━━━ Data shown ━━━

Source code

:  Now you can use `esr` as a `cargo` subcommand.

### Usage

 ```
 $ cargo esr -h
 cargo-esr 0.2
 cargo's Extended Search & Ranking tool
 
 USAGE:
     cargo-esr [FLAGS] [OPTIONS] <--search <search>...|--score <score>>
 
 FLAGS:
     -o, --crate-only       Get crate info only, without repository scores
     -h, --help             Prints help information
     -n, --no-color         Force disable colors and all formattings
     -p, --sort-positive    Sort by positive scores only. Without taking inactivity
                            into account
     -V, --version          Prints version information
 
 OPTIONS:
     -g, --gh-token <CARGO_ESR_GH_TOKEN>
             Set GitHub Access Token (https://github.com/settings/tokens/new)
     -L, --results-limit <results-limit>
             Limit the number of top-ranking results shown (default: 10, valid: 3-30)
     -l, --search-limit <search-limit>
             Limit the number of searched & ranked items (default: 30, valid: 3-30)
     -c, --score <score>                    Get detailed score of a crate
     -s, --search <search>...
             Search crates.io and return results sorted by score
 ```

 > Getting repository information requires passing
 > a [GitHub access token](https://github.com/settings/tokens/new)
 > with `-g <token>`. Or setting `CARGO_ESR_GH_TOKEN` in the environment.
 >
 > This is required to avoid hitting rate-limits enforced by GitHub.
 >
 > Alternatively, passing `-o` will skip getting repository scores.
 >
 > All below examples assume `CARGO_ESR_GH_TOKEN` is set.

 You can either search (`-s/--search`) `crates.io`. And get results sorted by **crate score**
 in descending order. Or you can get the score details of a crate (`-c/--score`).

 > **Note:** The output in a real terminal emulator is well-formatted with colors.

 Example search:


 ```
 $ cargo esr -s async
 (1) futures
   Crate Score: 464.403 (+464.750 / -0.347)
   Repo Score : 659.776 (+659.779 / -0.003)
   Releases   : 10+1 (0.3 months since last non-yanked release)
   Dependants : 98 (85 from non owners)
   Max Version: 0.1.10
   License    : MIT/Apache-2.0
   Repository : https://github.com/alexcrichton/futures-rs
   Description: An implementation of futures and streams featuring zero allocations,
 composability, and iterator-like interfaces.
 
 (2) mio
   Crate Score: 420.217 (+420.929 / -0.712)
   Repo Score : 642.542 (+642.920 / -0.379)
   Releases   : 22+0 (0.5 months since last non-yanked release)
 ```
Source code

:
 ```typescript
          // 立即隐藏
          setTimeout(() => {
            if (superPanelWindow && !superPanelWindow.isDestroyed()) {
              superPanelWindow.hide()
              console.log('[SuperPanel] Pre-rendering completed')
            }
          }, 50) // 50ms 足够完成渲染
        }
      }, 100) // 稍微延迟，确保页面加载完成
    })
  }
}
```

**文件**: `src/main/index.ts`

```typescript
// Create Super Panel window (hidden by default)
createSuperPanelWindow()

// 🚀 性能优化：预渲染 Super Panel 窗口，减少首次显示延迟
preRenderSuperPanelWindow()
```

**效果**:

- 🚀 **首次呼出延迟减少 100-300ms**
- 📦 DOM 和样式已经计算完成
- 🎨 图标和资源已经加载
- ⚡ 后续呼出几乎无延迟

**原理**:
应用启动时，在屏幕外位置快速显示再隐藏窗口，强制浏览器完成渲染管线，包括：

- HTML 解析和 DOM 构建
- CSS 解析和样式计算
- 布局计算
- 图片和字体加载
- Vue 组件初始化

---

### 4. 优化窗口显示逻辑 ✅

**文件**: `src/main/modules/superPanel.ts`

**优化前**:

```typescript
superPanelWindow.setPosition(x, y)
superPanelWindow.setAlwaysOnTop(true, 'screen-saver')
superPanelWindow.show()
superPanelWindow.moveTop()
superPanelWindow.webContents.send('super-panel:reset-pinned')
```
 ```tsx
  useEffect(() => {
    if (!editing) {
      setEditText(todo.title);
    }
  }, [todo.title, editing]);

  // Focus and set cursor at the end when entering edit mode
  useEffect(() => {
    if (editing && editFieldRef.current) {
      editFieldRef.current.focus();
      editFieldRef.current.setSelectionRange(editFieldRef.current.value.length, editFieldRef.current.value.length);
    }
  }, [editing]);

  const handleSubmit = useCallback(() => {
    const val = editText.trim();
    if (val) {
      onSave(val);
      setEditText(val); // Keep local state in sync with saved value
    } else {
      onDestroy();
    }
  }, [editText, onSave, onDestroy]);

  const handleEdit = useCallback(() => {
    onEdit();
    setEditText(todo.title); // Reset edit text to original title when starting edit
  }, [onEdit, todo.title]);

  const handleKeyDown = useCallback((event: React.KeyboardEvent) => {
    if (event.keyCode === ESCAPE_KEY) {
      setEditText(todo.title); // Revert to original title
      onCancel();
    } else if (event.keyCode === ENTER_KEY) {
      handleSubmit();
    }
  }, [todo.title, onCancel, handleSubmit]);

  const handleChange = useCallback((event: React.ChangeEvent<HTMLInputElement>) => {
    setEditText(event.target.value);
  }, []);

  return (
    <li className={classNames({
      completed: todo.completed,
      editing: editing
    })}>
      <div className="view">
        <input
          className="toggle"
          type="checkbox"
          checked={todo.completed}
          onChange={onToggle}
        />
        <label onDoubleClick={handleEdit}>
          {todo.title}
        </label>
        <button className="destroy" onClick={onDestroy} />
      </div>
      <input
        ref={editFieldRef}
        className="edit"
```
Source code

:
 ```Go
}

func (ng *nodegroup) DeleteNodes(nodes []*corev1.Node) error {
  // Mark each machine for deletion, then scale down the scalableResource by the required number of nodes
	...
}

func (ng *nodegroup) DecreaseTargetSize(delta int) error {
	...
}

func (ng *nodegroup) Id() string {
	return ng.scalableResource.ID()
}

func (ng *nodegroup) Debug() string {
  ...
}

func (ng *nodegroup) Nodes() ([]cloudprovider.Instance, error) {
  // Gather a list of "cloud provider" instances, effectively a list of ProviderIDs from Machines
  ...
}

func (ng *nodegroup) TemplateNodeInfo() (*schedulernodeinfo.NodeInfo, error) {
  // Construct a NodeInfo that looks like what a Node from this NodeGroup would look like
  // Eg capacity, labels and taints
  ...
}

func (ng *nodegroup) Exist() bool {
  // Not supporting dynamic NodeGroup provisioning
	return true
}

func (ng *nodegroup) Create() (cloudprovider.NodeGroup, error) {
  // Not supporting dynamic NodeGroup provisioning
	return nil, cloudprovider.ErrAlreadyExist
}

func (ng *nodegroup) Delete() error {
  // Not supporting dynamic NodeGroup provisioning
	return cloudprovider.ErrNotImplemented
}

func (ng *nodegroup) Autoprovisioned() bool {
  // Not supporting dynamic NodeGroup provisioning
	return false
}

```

━━━

Brief
Extract every record. Keep wording exact.

Output for this task
Source code

:  Now you can use `esr` as a `cargo` subcommand.

### Usage

 ```
 $ cargo esr -h
 cargo-esr 0.2
 cargo's Extended Search & Ranking tool
 
 USAGE:
     cargo-esr [FLAGS] [OPTIONS] <--search <search>...|--score <score>>
 
 FLAGS:
     -o, --crate-only       Get crate info only, without repository scores
     -h, --help             Prints help information
     -n, --no-color         Force disable colors and all formattings
     -p, --sort-positive    Sort by positive scores only. Without taking inactivity
                            into account
     -V, --version          Prints version information
 
 OPTIONS:
     -g, --gh-token <CARGO_ESR_GH_TOKEN>
             Set GitHub Access Token (https://github.com/settings/tokens/new)
     -L, --results-limit <results-limit>
             Limit the number of top-ranking results shown (default: 10, valid: 3-30)
     -l, --search-limit <search-limit>
             Limit the number of searched & ranked items (default: 30, valid: 3-30)
     -c, --score <score>                    Get detailed score of a crate
     -s, --search <search>...
             Search crates.io and return results sorted by score
 ```

 > Getting repository information requires passing
 > a [GitHub access token](https://github.com/settings/tokens/new)
 > with `-g <token>`. Or setting `CARGO_ESR_GH_TOKEN` in the environment.
 >
 > This is required to avoid hitting rate-limits enforced by GitHub.
 >
 > Alternatively, passing `-o` will skip getting repository scores.
 >
 > All below examples assume `CARGO_ESR_GH_TOKEN` is set.

 You can either search (`-s/--search`) `crates.io`. And get results sorted by **crate score**
 in descending order. Or you can get the score details of a crate (`-c/--score`).

 > **Note:** The output in a real terminal emulator is well-formatted with colors.

 Example search:


 ```
 $ cargo esr -s async
 (1) futures
   Crate Score: 464.403 (+464.750 / -0.347)
   Repo Score : 659.776 (+659.779 / -0.003)
   Releases   : 10+1 (0.3 months since last non-yanked release)
   Dependants : 98 (85 from non owners)
   Max Version: 0.1.10
   License    : MIT/Apache-2.0
   Repository : https://github.com/alexcrichton/futures-rs
   Description: An implementation of futures and streams featuring zero allocations,
 composability, and iterator-like interfaces.
 
 (2) mio
   Crate Score: 420.217 (+420.929 / -0.712)
   Repo Score : 642.542 (+642.920 / -0.379)
   Releases   : 22+0 (0.5 months since last non-yanked release)
 ```
Source code

:
 ```typescript
          // 立即隐藏
          setTimeout(() => {
            if (superPanelWindow && !superPanelWindow.isDestroyed()) {
              superPanelWindow.hide()
              console.log('[SuperPanel] Pre-rendering completed')
            }
          }, 50) // 50ms 足够完成渲染
        }
      }, 100) // 稍微延迟，确保页面加载完成
    })
  }
}
```

**文件**: `src/main/index.ts`

```typescript
// Create Super Panel window (hidden by default)
createSuperPanelWindow()

// 🚀 性能优化：预渲染 Super Panel 窗口，减少首次显示延迟
preRenderSuperPanelWindow()
```

**效果**:

- 🚀 **首次呼出延迟减少 100-300ms**
- 📦 DOM 和样式已经计算完成
- 🎨 图标和资源已经加载
- ⚡ 后续呼出几乎无延迟

**原理**:
应用启动时，在屏幕外位置快速显示再隐藏窗口，强制浏览器完成渲染管线，包括：

- HTML 解析和 DOM 构建
- CSS 解析和样式计算
- 布局计算
- 图片和字体加载
- Vue 组件初始化

---

### 4. 优化窗口显示逻辑 ✅

**文件**: `src/main/modules/superPanel.ts`

**优化前**:

```typescript
superPanelWindow.setPosition(x, y)
superPanelWindow.setAlwaysOnTop(true, 'screen-saver')
superPanelWindow.show()
superPanelWindow.moveTop()
superPanelWindow.webContents.send('super-panel:reset-pinned')
```
 ```tsx
  useEffect(() => {
    if (!editing) {
      setEditText(todo.title);
    }
  }, [todo.title, editing]);

  // Focus and set cursor at the end when entering edit mode
  useEffect(() => {
    if (editing && editFieldRef.current) {
      editFieldRef.current.focus();
      editFieldRef.current.setSelectionRange(editFieldRef.current.value.length, editFieldRef.current.value.length);
    }
  }, [editing]);

  const handleSubmit = useCallback(() => {
    const val = editText.trim();
    if (val) {
      onSave(val);
      setEditText(val); // Keep local state in sync with saved value
    } else {
      onDestroy();
    }
  }, [editText, onSave, onDestroy]);

  const handleEdit = useCallback(() => {
    onEdit();
    setEditText(todo.title); // Reset edit text to original title when starting edit
  }, [onEdit, todo.title]);

  const handleKeyDown = useCallback((event: React.KeyboardEvent) => {
    if (event.keyCode === ESCAPE_KEY) {
      setEditText(todo.title); // Revert to original title
      onCancel();
    } else if (event.keyCode === ENTER_KEY) {
      handleSubmit();
    }
  }, [todo.title, onCancel, handleSubmit]);

  const handleChange = useCallback((event: React.ChangeEvent<HTMLInputElement>) => {
    setEditText(event.target.value);
  }, []);

  return (
    <li className={classNames({
      completed: todo.completed,
      editing: editing
    })}>
      <div className="view">
        <input
          className="toggle"
          type="checkbox"
          checked={todo.completed}
          onChange={onToggle}
        />
        <label onDoubleClick={handleEdit}>
          {todo.title}
        </label>
        <button className="destroy" onClick={onDestroy} />
      </div>
      <input
        ref={editFieldRef}
        className="edit"
```
Source code

:
 ```Go
}

func (ng *nodegroup) DeleteNodes(nodes []*corev1.Node) error {
  // Mark each machine for deletion, then scale down the scalableResource by the required number of nodes
	...
}

func (ng *nodegroup) DecreaseTargetSize(delta int) error {
	...
}

func (ng *nodegroup) Id() string {
	return ng.scalableResource.ID()
}

func (ng *nodegroup) Debug() string {
  ...
}

func (ng *nodegroup) Nodes() ([]cloudprovider.Instance, error) {
  // Gather a list of "cloud provider" instances, effectively a list of ProviderIDs from Machines
  ...
}

func (ng *nodegroup) TemplateNodeInfo() (*schedulernodeinfo.NodeInfo, error) {
  // Construct a NodeInfo that looks like what a Node from this NodeGroup would look like
  // Eg capacity, labels and taints
  ...
}

func (ng *nodegroup) Exist() bool {
  // Not supporting dynamic NodeGroup provisioning
	return true
}

func (ng *nodegroup) Create() (cloudprovider.NodeGroup, error) {
  // Not supporting dynamic NodeGroup provisioning
	return nil, cloudprovider.ErrAlreadyExist
}

func (ng *nodegroup) Delete() error {
  // Not supporting dynamic NodeGroup provisioning
	return cloudprovider.ErrNotImplemented
}

func (ng *nodegroup) Autoprovisioned() bool {
  // Not supporting dynamic NodeGroup provisioning
	return false
}

```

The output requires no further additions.